Extract provided Block Start

I do exactly the same thing as Mike when I remove cordage from a particular canoe, put it in a zip lock bag with a label indicating which canoe it goes in.
 
I have popped anchors off the hull floor used to secure "keeper" straps over the bags when they got too tight on hot days.

I’ve seen a bunch of anchor pad failures, most though I believe due to improper installation technique or adhesive choice, so not likely Pblanc’s work.

I don’t think contact cement, even a proper couple coats on both surfaces, dried to barely tacky and hit with a heat gun, is an adhesive of choice in vinyl pad installation.

I have an unopened tube of generic “Vinyl Adhesive” for pad installation on Royalex, but since Vynabond disappeared from the market have just used G/flex epoxy on both RX and composite hulls. No issues 10 years on with G/flex.

One coat the bottom of the pad and lay and press in a predetermined trace outline in the hull (make sure the D facing orientation is correct). I use a little hard surface roller to push down the pad, cover it with a sheet of wax paper and pile a couple Zip-lock bags of sand on top. And take the sand bag weights off every 30 minutes or so and re-roll in case any area lifted. And repeat that remove/roll/replace for a couple hours. Finger pressed would do (almost) as good as hard rollered, but a cheap wallpaper roller is all of $4, and is handy for a lot of compression applications.

Extract provided Block End
Records shown Block Start

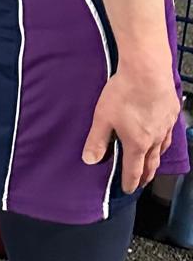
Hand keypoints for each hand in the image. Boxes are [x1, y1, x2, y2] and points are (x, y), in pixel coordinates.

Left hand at [82, 63, 179, 192]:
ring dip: (156, 160)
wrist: (147, 71)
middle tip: (142, 183)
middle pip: (151, 164)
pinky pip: (168, 134)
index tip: (128, 189)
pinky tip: (162, 137)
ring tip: (152, 164)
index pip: (134, 170)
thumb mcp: (102, 118)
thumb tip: (89, 161)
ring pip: (162, 150)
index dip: (130, 182)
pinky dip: (164, 142)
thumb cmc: (124, 94)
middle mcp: (155, 139)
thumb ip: (96, 140)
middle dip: (146, 176)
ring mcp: (165, 126)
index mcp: (137, 144)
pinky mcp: (171, 113)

Records shown Block End

§ Directions:
a: From the anchor pad text, print the passage starting at "I do exactly" and ending at "on hot days.".
b: Answer these questions from the anchor pad text:
(i) What adhesive has the writer used on both RX and composite hulls since Vynabond disappeared from the market?
(ii) What is laid over the pad before the bags of sand are piled on top?
(iii) What does the text give as the cost of a cheap wallpaper roller?

§ Solutions to the exercise:
a:
I do exactly the same thing as Mike when I remove cordage from a particular canoe, put it in a zip lock bag with a label indicating which canoe it goes in.
 
I have popped anchors off the hull floor used to secure "keeper" straps over the bags when they got too tight on hot days.

b:
(i) G/flex epoxy.
(ii) A sheet of wax paper.
(iii) $4.